Berliner Behindertenparlament: Fokussieren auf die größten Baustellen | ABC-Z

Eine feste Struktur hat das 2020 vom Behindertenaktivisten Christian Specht ins Leben gerufene Parlament bis heute nicht, es lebt von freiwilligem Engagement, dem Rückhalt der Verbände und einer relativ prekären Finanzierung aus diversen Fördertöpfen. „Mit den tausenden Stunden Ehrenamt, die geleistet werden, könnte man eine Behörde betreiben“, formuliert es Thorsten Gutt von der Landesvereinigung Selbsthilfe Berlin etwas zugespitzt. Er gehört zum „Vorbereitungsteam“, das auch das Quasi-Präsidium des Parlaments stellt.
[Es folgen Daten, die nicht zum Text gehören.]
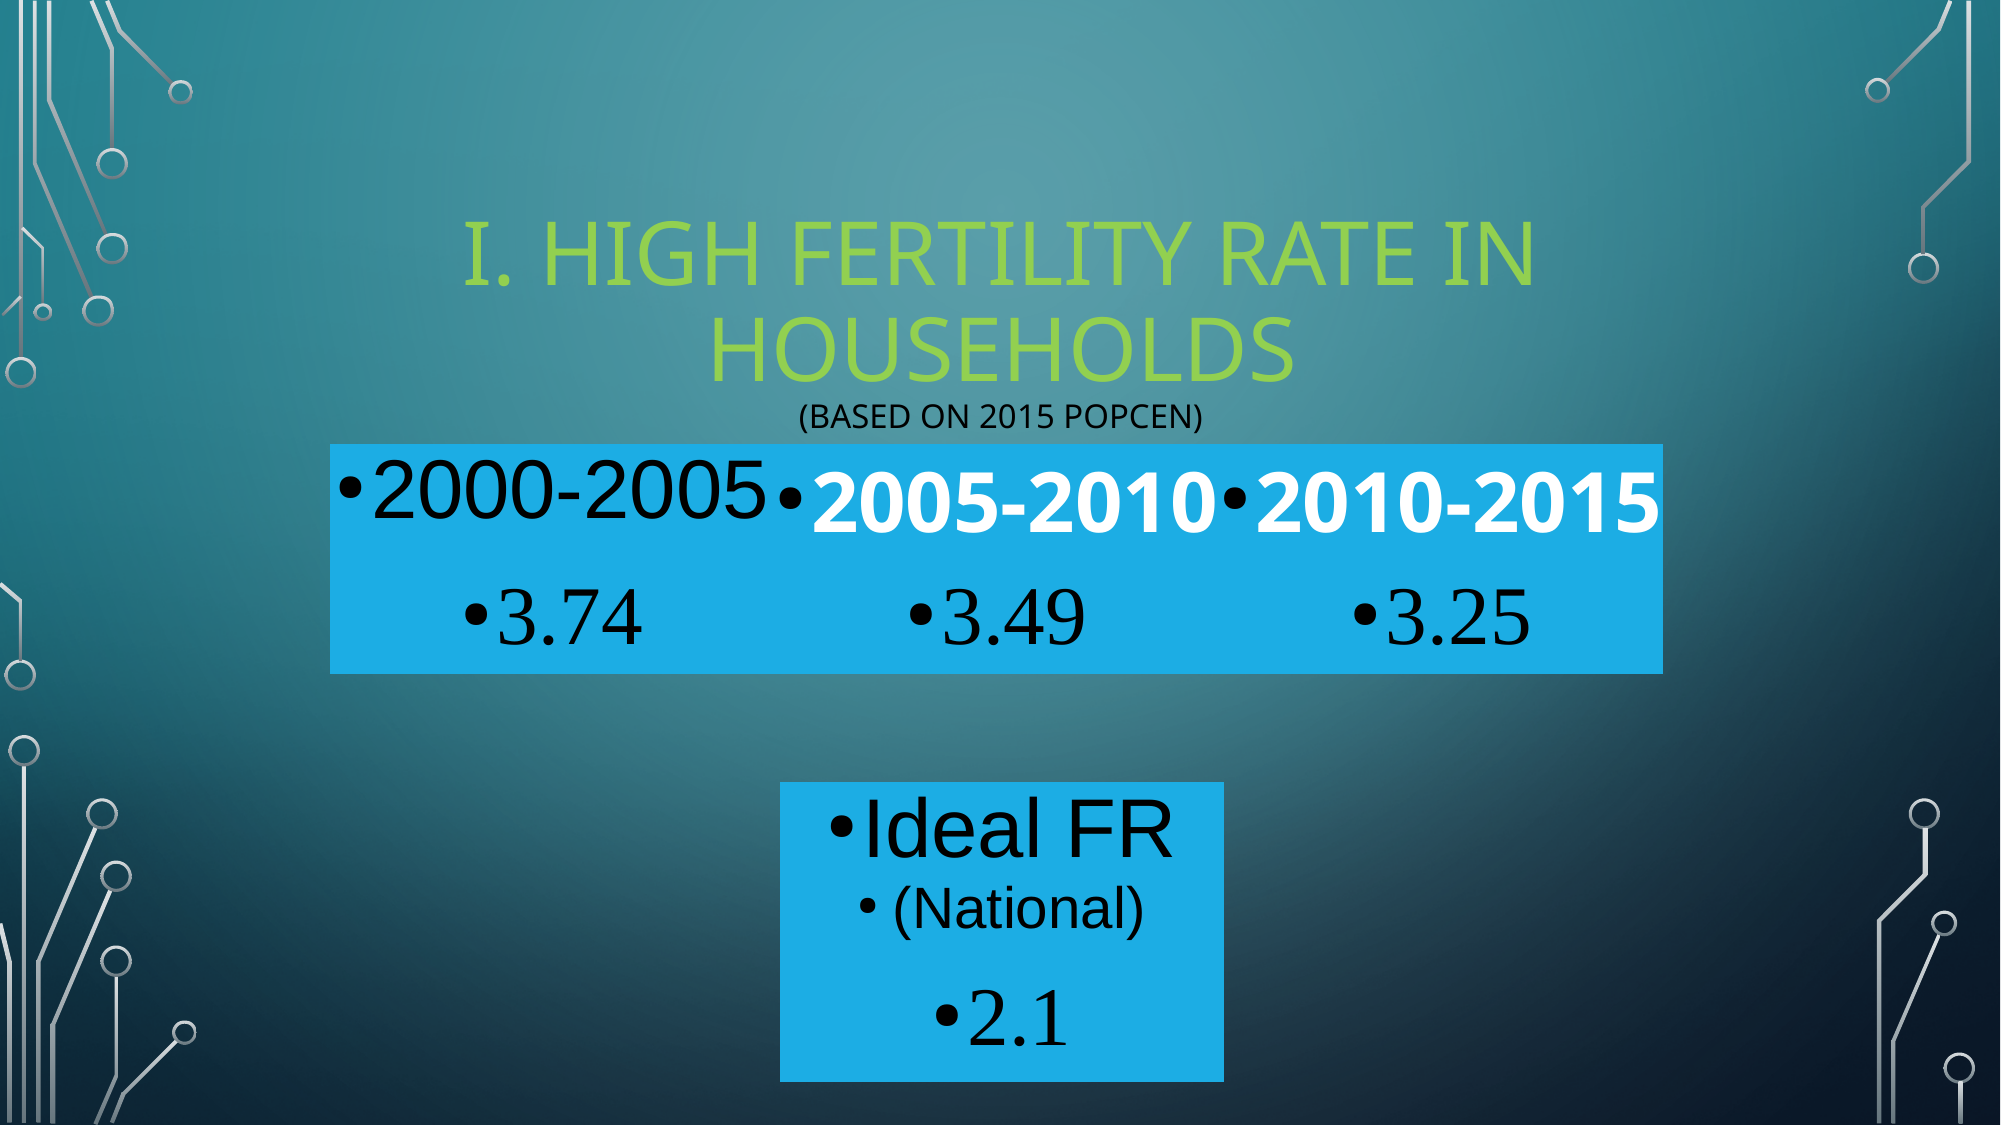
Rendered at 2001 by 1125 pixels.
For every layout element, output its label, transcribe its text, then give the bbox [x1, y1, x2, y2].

table_cell 3.49 [774, 570, 1219, 674]
table_cell 3.25 [1219, 570, 1663, 674]
table_cell 2.1 [780, 972, 1224, 1082]
table_header 2000-2005 [330, 444, 774, 570]
table_header Ideal FR (National) [780, 782, 1224, 972]
title I. High fertility rate in households (Based on 2015 POPCEN) [188, 200, 1814, 444]
table_cell 3.74 [330, 570, 774, 674]
table_header 2005-2010 [774, 444, 1219, 570]
table_header 2010-2015 [1219, 444, 1663, 570]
Formale Gremien gibt es bis auf Weiteres nicht, allerdings hat sich das Prozedere bewährt, bei dem „Fokusgruppen“ sich über das Jahr hinweg mit drängenden Themen befassen. Bei der jährlichen Sitzung im Plenarsaal des Abgeordnetenhauses – die letzte fand im Dezember 2024 statt – formulieren die im Losverfahren ermittelten 100 Mitglieder dann Anträge an die Politik.
Auch hier gibt es freilich noch keinen konkreten Mechanismus, mit dem die Verwaltung auf die Forderungen reagiert. Für Dominik Peter vom Paritätischen Wohlfahrtsverband, ebenfalls Mitglied des Vorbereitungsteams und Moderator der Auftaktveranstaltung, ist es trotzdem schon ein großer Gewinn, dass Menschen mit Behinderung über das Parlamentsformat der Politik „auf Augenhöhe begegnen: Das unterscheidet dieses offene Gremium von der Beteiligung der Behindertenverbände.“
Wie ernst der Senat das Behindertenparlament nimmt, zeigte sich an der breiten Teilnahme von SenatorInnen am letzten Parlamentstag: Von der SPD standen Franziska Giffey (Wirtschaft), Cansel Kiziltepe (Soziales) und Ina Czyborra (Gesundheit), Rede und Antwort, für die CDU Stefan Ewers (Finanzen) und Ute Bonde (Mobilität). Auch die InklusionspolitikerInnen der Fraktionen sind feste AnsprechpartnerInnen und Counterpart des Parlaments.
Auch wenn Menschen mit Behinderung in allen Lebensbereichen besondere Bedürfnisse haben, hat das Parlament in diesem Jahr die Fokusgruppen auf 4 von 9 reduziert, um sich nicht in der Vielfalt zu verlieren: Arbeit und Beschäftigung, Bildung, Mobilität sowie Kultur und Medien. Am Dienstag stellten sie vor, was den Beteiligten unter den Nägeln brennt.
Sonnenblumen im ÖPNV
In Sachen Mobilität etwa reichten die Forderungen von einer Quote für Behindertenparkplätze über mehr abgeflachte Bordsteinkanten und die Verbannung von E-Scootern bis zu einem „Sunflower Lanyard“ für den ÖPNV – nach dem Vorbild von Flughäfen, wo sich Menschen mit einer „unsichtbaren Behinderung“ ein Sonnenblumen-Bändchen umhängen können, das ihre besonderen Bedürfnisse signalisiert.
Auch Versprechen wurden am Dienstag gegeben: Verkehrsstaatssekretär Johannes Wieczorek, der mit seinen KollegInnen für Soziales und Bildung, Aziz Bozkurt und Christina Henke, für eine einleitende Runde gekommen war, versicherte, dass der Begleitservice des VBB „nicht sterben“ werde – dafür sei das gut angenommene Angebot viel zu wichtig.